Le temps réel est magique au cinéma. C’est une plongée dans le moment. C’est comme dans la vraie vie, il n’y a pas de montage. La caméra est tout le temps collé au personnage et on vit ses vibrations, son errance et cela crée un lien très fort avec le spectateur et en plus les mêmes fragments me permettent de travailler l’ellipse, le hors-champ. Je trouve intéressan­t d’intégrer ce qu’on ne voit pas et de croire qu’on l’a vu. C’est un tour de magie que j’aime beaucoup et en plus, c’est pour moi un défi de travailler de cette manière-là.

Le duo que vous formez avec le producteur Habib Attia est une carte gagnante jusqu’à présent. Quel est son apport dans le processus de production du film ?

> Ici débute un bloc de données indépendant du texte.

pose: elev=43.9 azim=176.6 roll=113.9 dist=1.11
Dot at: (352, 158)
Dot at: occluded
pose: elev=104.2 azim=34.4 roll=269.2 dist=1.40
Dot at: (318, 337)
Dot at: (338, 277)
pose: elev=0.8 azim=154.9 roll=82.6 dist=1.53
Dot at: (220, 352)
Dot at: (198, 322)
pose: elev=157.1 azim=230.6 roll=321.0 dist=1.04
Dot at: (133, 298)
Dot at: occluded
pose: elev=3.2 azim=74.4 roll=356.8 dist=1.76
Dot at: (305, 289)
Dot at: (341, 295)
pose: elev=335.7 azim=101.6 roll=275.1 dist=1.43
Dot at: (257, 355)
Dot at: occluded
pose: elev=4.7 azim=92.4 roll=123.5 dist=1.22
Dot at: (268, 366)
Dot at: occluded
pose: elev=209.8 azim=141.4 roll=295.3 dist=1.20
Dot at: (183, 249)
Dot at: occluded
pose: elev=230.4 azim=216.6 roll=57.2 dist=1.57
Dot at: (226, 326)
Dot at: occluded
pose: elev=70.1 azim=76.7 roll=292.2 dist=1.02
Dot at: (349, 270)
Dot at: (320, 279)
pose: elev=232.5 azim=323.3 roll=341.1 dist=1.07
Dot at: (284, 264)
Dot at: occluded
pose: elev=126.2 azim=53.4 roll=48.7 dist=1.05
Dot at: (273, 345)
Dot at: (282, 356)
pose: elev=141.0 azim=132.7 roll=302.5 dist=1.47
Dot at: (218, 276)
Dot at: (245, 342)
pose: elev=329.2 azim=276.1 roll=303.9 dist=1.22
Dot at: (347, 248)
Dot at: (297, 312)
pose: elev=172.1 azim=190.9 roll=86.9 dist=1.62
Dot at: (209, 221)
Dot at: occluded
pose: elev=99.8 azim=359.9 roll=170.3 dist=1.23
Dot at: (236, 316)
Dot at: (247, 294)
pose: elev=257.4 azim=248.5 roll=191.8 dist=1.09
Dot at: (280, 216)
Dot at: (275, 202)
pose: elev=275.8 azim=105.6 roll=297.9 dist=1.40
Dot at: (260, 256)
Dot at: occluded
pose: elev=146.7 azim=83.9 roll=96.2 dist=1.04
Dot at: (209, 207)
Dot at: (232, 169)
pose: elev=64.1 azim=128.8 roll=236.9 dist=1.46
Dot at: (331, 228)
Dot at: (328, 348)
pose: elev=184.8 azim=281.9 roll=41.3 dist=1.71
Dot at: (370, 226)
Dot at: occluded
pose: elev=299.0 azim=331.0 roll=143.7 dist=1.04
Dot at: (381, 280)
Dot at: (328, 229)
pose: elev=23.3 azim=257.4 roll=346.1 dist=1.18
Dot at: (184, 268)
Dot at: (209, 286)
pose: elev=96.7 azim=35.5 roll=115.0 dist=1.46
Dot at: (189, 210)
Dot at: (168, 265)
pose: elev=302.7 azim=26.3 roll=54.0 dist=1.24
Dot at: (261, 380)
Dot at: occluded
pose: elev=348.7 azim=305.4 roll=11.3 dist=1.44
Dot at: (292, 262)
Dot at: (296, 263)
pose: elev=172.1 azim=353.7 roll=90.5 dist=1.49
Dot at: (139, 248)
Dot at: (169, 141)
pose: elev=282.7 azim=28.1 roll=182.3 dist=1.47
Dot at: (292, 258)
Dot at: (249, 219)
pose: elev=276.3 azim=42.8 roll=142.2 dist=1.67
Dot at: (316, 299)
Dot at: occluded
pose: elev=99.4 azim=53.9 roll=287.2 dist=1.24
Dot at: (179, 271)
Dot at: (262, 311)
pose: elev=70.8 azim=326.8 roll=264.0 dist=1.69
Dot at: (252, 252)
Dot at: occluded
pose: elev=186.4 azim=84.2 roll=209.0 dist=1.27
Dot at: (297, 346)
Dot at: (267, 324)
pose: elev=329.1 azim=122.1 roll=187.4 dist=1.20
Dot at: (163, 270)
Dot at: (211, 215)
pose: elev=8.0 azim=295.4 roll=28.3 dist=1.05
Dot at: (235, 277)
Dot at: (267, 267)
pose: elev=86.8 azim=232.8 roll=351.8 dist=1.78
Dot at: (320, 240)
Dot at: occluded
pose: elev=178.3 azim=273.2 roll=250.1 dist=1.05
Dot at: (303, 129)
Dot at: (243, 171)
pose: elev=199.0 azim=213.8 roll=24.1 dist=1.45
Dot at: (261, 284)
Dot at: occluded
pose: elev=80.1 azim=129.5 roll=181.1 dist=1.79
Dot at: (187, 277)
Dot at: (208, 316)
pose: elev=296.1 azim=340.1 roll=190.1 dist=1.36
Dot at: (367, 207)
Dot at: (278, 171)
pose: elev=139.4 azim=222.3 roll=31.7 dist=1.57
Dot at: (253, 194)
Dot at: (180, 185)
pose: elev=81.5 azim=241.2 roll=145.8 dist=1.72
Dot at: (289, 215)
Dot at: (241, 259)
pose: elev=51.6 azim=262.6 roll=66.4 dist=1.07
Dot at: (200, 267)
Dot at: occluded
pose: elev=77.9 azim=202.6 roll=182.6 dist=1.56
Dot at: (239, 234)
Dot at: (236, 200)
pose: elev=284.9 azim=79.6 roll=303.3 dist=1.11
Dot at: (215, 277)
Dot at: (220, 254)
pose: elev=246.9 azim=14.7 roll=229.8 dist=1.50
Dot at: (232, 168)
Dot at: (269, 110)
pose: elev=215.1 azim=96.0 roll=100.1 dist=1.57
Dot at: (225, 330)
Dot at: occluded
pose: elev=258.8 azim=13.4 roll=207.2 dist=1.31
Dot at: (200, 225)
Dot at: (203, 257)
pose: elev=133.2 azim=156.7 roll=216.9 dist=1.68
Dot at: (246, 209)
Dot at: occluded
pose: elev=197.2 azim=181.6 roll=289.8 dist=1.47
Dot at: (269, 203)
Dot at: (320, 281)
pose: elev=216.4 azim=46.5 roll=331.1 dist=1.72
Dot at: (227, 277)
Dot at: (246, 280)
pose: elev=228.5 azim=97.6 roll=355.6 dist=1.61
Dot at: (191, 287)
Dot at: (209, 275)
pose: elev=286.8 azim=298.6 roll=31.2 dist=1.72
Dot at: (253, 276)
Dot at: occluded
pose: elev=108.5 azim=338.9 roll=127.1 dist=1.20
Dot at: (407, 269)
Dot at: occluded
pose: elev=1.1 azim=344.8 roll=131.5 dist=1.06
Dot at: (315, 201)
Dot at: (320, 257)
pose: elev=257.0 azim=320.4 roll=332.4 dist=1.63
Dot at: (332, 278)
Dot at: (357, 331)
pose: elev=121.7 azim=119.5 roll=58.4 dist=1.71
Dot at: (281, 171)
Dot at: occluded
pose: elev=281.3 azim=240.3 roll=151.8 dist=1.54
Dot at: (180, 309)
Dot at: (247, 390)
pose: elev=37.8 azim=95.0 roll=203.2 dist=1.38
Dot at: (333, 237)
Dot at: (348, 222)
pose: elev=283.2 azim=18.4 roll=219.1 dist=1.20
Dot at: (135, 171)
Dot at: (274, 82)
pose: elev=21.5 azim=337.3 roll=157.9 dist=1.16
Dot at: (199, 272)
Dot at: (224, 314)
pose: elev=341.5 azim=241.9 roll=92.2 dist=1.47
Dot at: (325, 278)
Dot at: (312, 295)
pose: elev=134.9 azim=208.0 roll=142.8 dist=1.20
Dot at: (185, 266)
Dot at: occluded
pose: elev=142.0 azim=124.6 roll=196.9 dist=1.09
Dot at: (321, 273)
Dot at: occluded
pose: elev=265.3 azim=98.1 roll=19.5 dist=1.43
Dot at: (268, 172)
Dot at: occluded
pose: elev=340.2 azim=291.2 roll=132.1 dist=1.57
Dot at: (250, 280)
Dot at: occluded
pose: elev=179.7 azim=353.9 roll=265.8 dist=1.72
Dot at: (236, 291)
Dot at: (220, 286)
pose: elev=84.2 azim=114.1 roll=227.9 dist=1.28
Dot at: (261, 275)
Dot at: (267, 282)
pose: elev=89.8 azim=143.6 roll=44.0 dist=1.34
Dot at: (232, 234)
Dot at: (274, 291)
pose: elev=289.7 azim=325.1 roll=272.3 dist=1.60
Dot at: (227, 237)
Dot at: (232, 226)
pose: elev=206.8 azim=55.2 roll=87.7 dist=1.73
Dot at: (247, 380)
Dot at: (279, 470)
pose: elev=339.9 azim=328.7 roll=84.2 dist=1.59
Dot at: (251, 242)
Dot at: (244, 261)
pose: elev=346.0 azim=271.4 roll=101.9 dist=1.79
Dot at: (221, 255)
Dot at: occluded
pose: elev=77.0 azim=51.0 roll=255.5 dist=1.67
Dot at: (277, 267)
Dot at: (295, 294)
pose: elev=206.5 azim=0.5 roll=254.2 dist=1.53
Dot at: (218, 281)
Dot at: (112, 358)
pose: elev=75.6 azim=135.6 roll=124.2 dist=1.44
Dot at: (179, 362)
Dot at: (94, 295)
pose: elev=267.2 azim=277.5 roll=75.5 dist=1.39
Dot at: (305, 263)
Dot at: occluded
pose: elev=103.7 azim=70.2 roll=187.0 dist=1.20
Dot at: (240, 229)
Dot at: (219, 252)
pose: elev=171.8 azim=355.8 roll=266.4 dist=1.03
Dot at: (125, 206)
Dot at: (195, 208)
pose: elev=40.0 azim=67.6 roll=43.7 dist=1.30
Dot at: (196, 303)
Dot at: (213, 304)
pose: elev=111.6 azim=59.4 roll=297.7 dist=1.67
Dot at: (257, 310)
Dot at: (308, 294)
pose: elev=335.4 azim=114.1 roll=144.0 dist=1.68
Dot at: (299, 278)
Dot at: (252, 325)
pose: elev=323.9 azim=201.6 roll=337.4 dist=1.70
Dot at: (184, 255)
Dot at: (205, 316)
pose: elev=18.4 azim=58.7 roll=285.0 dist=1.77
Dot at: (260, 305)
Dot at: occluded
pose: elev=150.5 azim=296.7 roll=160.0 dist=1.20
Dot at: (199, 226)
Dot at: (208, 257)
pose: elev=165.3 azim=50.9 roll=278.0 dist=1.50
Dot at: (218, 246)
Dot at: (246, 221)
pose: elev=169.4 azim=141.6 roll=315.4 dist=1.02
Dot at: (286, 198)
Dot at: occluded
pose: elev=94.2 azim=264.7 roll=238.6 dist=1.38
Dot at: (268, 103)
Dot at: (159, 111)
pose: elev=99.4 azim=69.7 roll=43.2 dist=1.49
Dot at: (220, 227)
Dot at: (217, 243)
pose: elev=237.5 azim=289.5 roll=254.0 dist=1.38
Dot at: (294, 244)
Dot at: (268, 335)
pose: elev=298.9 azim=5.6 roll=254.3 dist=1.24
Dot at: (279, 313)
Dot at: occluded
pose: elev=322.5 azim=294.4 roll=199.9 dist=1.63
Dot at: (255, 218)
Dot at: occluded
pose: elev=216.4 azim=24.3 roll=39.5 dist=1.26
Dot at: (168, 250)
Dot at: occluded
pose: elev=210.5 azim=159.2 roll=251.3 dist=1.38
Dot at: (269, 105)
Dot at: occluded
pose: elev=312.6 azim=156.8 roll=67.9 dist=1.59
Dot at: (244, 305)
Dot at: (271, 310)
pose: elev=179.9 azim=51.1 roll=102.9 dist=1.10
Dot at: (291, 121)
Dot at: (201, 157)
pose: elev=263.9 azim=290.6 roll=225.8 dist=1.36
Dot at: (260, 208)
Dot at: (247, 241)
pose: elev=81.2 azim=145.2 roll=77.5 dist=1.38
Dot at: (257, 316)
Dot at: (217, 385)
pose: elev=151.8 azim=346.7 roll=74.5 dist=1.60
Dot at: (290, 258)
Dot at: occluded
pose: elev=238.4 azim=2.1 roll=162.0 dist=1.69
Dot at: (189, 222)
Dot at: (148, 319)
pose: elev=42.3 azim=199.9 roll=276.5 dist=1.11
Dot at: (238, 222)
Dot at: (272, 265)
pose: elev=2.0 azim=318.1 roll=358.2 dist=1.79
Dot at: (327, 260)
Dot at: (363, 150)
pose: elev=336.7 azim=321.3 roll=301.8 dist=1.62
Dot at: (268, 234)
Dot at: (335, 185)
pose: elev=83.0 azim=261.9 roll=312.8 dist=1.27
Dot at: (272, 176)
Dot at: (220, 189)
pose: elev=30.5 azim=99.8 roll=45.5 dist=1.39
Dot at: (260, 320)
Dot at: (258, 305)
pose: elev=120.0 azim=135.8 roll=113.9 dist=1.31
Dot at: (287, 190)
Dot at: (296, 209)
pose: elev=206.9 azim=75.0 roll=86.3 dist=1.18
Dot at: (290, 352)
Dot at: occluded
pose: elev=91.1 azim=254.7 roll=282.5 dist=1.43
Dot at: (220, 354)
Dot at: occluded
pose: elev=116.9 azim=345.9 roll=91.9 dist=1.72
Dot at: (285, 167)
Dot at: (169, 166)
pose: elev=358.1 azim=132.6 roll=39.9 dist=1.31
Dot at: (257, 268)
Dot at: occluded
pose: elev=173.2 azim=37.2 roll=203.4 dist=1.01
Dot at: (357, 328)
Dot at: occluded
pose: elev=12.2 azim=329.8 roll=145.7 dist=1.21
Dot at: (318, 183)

Quand je travaille avec des gens avec qui je m’entends, je les garde parce que c’est précieux. Ça marche avec Habib et on retravaill­e ensemble. Il est d’abord mon premier lecteur de scénario. Mon projet devient le sien aussi, il le défend et pense à trouver un financemen­t et des solutions pour le film.

Est-ce que «La belle et la meute» est un film sur la violence ou sur la justice ?

Ni l’un ni l’autre ou plutôt les deux à la fois. C’est une quête de justice.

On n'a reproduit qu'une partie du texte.